Auteur: | By Mark Beunderman
Former French prime minister Lionel Jospin writes in a new book that "the constitution is dead", while slamming the French "no" camp for its rhetoric against new member states displayed during the campaign.
Expressing scepticism about voices proposing to put the constitution to French voters a second time, he writes that the French cannot be made to "vote differently on the same text", according to an AP report.
A new referendum would merely be "much noise for nothing", the socialist politician writes in his book: "The world how I see it".
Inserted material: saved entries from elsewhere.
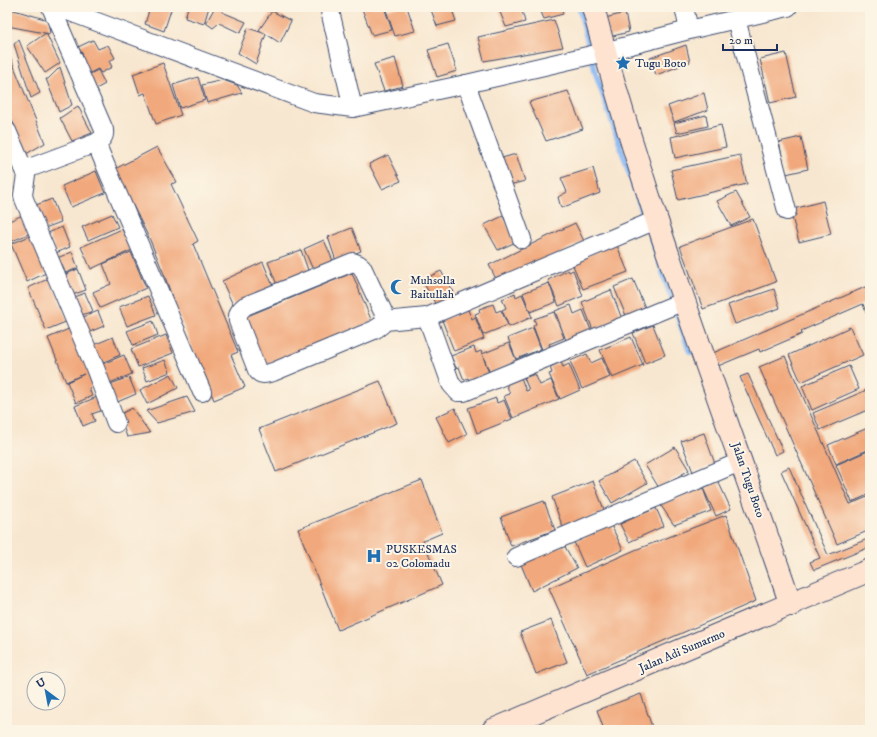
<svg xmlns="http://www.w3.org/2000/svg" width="877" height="737" viewBox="0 0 877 737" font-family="'IM FELL DW Pica',serif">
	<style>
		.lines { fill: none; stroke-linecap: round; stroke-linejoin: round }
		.stream { stroke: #89b9f4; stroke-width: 5.5 }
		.building { fill: #f1a87b }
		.street-casing { stroke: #3c4b6f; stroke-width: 20 }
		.secondary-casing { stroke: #3c4b6f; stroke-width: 24 }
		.street { stroke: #fff; stroke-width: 18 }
		.secondary { stroke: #fee3d1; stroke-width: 22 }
		.labels { text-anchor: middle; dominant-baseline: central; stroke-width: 4; stroke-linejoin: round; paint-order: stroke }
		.poi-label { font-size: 12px; fill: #1b2f5e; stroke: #fcf5e5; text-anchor: start }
		.street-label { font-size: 12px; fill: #1b2f5e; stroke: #fcf5e5 }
	</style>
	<rect width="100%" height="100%" fill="#fcf5e5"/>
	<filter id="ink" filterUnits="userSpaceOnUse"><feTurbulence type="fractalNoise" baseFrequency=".025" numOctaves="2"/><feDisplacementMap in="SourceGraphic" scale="8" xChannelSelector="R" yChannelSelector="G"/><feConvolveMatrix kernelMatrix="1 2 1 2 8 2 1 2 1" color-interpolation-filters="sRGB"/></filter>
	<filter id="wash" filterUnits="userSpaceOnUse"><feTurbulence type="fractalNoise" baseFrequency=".012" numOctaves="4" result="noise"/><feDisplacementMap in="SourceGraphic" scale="16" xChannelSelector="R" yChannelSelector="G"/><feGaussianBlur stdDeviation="0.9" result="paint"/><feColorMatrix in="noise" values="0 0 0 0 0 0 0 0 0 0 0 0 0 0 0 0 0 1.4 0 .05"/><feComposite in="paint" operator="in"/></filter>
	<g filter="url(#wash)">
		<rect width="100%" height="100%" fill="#f8e7d0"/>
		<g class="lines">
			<!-- stream -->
			<polyline class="stream" points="579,7 596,74 689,350 691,352 697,349"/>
		</g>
		<g id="blocks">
			<!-- building -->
			<g class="building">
				<polygon points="150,7 172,7 164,31 145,24"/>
				<polygon points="188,7 209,7 204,24 185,18"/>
				<polygon points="215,7 223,7 222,12 246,22 240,33 219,23 213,28 206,23"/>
				<polygon points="368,7 384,7 392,30 372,35 362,9"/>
				<polygon points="397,7 407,7 415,31 395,36 386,10"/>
				<polygon points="430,7 451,7 456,21 437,26"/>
				<polygon points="498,7 521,7 525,22 506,27"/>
				<polygon points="539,7 561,7 563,14 544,19"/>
				<polygon points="7,8 48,20 50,34 7,26"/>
				<polygon points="272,11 291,21 280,43 266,34 256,64 238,53 248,28 266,34 259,30"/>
				<polygon points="625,13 629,32 609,37 605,18"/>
				<polygon points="554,20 563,47 484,61 478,37"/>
				<polygon points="46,33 60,63 45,73 27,46"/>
				<polygon points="19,40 40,93 31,98 14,44"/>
				<polygon points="93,40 98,49 108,45 115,58 109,61 112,67 101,73 98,69 88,74 79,57 83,55 78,47"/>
				<polygon points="448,44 457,71 437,77 428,50"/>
				<polygon points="686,45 690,62 656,75 650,58"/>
				<polygon points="7,49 45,143 26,154 7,108"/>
				<polygon points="786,53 796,97 770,103 760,59"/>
				<polygon points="395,58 403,86 384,91 374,64"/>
				<polygon points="163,63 181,115 156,124 145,93 140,95 133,74"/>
				<polygon points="60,67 72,105 59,112 46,79 48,79"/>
				<polygon points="98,70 105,84 94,90 86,76"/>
				<polygon points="198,77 205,100 180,108 173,85"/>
				<polygon points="223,80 237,85 242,93 207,103 202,85"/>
				<polygon points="568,91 583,129 546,141 529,102"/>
				<polygon points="704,93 708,110 674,122 668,106"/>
				<polygon points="78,106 92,133 72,141 60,118"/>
				<polygon points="706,115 708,126 677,133 674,123"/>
				<polygon points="721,125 726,147 675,158 671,137"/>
				<polygon points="801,137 808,169 786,174 779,142"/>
				<polygon points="157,147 177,182 171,184 198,241 193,244 238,352 231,355 245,387 214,400 177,311 164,274 150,240 115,169"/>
				<polygon points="516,154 525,181 505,186 495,160"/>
				<polygon points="388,155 401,181 382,189 369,164"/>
				<polygon points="740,155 747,184 678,200 671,170"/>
				<polygon points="593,168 600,193 561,208 558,197 567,192 561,178"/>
				<polygon points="96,171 105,193 71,207 62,186"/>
				<polygon points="736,192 750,217 731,226 717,201"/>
				<polygon points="52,199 61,222 45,228 36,205"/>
				<polygon points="823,201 831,234 799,242 790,210"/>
				<polygon points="25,214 33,232 10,242 7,236 7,222"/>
				<polygon points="112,214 118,227 88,240 82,227"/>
				<polygon points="503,216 516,242 498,250 484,225"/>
				<polygon points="753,219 776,282 703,309 680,246"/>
				<polygon points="575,223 584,241 498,283 489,265"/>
				<polygon points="62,227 70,247 56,253 48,233"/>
				<polygon points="352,228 361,251 336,261 328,237"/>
				<polygon points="122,229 132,250 91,269 81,247"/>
				<polygon points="32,235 48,272 27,282 11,244"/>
				<polygon points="324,240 334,263 314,272 304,249"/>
				<polygon points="616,243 628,272 583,289 572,263"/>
				<polygon points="301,250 309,273 277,285 268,262"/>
				<polygon points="72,252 78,268 63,274 57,258"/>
				<polygon points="131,252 146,288 100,308 93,292 111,284 103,264"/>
				<polygon points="263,262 273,286 233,305 222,281"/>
				<polygon points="78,269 86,290 72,295 64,275"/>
				<polygon points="568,270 569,272 573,270 583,296 559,306 548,280"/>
				<polygon points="441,271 455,296 436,305 422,280"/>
				<polygon points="352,273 372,322 265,366 245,317"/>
				<polygon points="50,278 68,321 46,330 28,288"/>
				<polygon points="633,279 646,310 627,318 614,287"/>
				<polygon points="549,283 556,302 530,312 523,293"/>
				<polygon points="870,285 870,324 863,304 801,331 802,334 760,352 759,349 718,366 713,353"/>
				<polygon points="774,289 780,308 735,324 728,305"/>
				<polygon points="611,290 622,319 593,330 582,302"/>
				<polygon points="85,293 93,311 82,315 75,297"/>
				<polygon points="515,293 516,297 522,294 532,317 509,327 502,310 506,308 502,299"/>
				<polygon points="148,296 156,315 127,326 119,307"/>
				<polygon points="493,304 496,312 501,310 508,325 483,335 475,314 480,312 479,309"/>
				<polygon points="571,305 574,314 583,310 592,333 567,343 555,311"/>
				<polygon points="468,310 472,319 475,317 484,339 454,351 442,320"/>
				<polygon points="98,311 104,326 87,333 81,318"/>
				<polygon points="554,312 564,338 549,344 551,349 543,352 533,326 536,324 534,319"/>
				<polygon points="153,321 158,335 133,345 127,331"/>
				<polygon points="653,325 665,355 645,363 633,333"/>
				<polygon points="850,327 863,355 801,382 789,355"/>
				<polygon points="71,328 94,386 89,388 92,396 76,403 67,382 84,374 66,382 48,338"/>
				<polygon points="533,328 541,349 516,359 508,338"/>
				<polygon points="166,335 173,353 138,367 131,349"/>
				<polygon points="113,337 120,355 99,364 91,346"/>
				<polygon points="631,337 643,365 612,378 600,350"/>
				<polygon points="509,343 517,362 490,373 482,354"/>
				<polygon points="474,347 476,353 481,351 489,373 469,381 468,378 464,380 459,367 456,368 451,356"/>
				<polygon points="587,354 591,363 602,358 610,377 582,389 570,361"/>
				<polygon points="124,355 132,374 107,384 100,365"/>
				<polygon points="785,356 850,504 870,496 870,530 837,544 759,367"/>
				<polygon points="165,360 170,372 147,381 142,368"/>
				<polygon points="561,362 563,367 569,364 580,390 560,399 549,374 552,373 550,367"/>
				<polygon points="849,366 859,389 812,410 802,386"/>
				<polygon points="171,374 178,388 147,404 140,390"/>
				<polygon points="535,374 540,385 551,380 559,399 513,418 504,396 510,394 505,381 520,375 526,391 529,390 524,378"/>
				<polygon points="748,374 783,451 775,455 740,377"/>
				<polygon points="129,377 136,394 115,403 108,385"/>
				<polygon points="380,381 397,423 276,472 259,429"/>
				<polygon points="869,389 870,392 870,409 820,430 813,413"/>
				<polygon points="97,397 103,410 92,414 95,421 83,426 75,406"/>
				<polygon points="187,397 195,412 157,423 146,411"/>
				<polygon points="496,398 497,403 504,400 512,419 477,433 468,408"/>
				<polygon points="132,408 150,433 127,437 119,415"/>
				<polygon points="455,408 467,434 449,443 436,417"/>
				<polygon points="870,427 870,449 836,464 828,445"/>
				<polygon points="704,433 715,464 693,472 681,441"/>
				<polygon points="675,447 689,470 659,488 645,465"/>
				<polygon points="870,450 870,494 852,502 836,465"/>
				<polygon points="634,461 647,483 612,503 599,481"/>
				<polygon points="789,467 828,555 870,538 870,547 814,570 810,562 820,558 781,471"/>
				<polygon points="422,480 442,533 423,541 442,585 338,630 298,529"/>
				<polygon points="593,481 605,512 563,528 552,497"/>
				<polygon points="718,481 731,509 716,516 703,488"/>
				<polygon points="703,488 711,511 674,525 660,504"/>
				<polygon points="544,501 555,530 511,546 501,517"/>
				<polygon points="656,508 664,526 629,542 620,524"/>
				<polygon points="726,515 756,601 587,674 549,588 635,550"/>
				<polygon points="611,525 623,550 585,567 574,542"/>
				<polygon points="564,545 577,568 532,591 520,562"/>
				<polygon points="551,620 567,662 536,674 520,632"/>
				<polygon points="641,694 653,730 604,730 597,710"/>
			</g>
		</g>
	</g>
	<g filter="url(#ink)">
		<use href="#blocks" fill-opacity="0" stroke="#3c4b6f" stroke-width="1"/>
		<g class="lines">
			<defs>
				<g id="street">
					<polyline points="57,7 314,103 353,108 466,84 596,54 689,30 788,7"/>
					<polyline points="329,7 353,108"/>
					<polyline points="684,7 689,30"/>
					<polyline points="736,19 787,211"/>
					<polyline points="466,84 522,239"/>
					<polyline points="7,131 26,175 23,195 24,199 95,368 116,423"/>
					<polyline points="96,143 202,392"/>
					<path d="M24 170 96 143C102 139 105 137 104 130L51 7"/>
					<path d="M353 262 358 264 362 267 384 314C386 323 381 326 374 330L273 372C266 374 261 376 257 370L238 321C237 314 239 311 245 306Z"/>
					<polyline points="427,317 451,384 458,392 464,392 684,301"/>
					<polyline points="385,321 427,317 656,220"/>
					<polyline points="516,557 742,461"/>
				</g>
				<g id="secondary">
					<path d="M593 7C646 210 723 406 791 605"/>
					<polyline points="493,730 870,570"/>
				</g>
			</defs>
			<!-- street casing -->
			<use href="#street" class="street-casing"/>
			<!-- secondary casing -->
			<use href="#secondary" class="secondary-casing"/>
			<!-- street -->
			<use href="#street" class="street"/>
			<!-- secondary -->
			<use href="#secondary" class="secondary"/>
		</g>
	</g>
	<!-- icons -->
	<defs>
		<symbol id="sight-bare" viewBox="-9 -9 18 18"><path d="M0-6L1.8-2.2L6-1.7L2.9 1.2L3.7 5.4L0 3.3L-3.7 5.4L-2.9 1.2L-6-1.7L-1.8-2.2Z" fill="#1f6fb2" stroke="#fcf5e5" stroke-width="2.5" paint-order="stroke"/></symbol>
		<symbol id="mosque-bare" viewBox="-9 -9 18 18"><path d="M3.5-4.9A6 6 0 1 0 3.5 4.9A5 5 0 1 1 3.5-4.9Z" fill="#1f6fb2" stroke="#fcf5e5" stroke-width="2.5" paint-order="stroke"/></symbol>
		<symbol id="hospital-bare" viewBox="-9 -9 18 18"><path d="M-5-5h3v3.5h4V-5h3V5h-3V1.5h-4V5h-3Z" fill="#1f6fb2" stroke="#fcf5e5" stroke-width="2.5" paint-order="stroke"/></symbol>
	</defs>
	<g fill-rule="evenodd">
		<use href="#sight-bare" x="612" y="52" width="22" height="22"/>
		<use href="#mosque-bare" x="387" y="276" width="22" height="22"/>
		<use href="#hospital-bare" x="363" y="545" width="22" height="22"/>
	</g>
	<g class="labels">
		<!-- poi labels -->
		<g class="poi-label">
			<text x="635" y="63">Tugu Boto</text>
			<text x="410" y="280">Muhsolla<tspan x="410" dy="14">Baitullah</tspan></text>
			<text x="386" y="549">PUSKESMAS<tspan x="386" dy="14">02 Colomadu</tspan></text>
		</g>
		<!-- street labels -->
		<g class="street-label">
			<text transform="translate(748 480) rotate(71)">Jalan Tugu Boto</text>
			<text transform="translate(682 651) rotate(-23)">Jalan Adi Sumarmo</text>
		</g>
	</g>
	<!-- margin -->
	<rect width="877" height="737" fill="none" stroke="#fcf5e5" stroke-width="24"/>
	<!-- north arrow -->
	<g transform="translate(46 691) rotate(328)"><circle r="19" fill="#fcf5e5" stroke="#a2a6af"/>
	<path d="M0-3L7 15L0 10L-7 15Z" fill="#1f6fb2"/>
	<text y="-6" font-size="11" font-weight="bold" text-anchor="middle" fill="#1b2f5e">U</text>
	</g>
	<!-- scale -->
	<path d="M723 44v6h54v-6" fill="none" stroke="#1b2f5e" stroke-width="2"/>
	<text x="729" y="44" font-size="12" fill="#1b2f5e" stroke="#fcf5e5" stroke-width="3" paint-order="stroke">20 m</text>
</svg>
Mr Jospin in the book hits hard at the victorious "no" camp in last May's French referendum however, attacking in particular his fellow socialist party member Laurent Fabius who led the French socialist "no" campaign.
In the book, Mr Jospin targets the "lies" that were used by the opponents of the constitution.
He writes that it was "unacceptable to incite fear of the outside world by rejecting workers from central Europe or by politically manipulating relocation", referring to the word "délocalisations" which was frequently used in the French debate to describe the phenomenon of French firms and jobs moving to central and Eastern Europe.
Mr Jospin also accuses Mr Fabius of "humiliating" the ten new member states of the EU by wanting to place them in a "second class zone" in the EU, referring to the Fabius vision of a multi-speed Europe with an inner core comprised primarily of the founding member states in western Europe.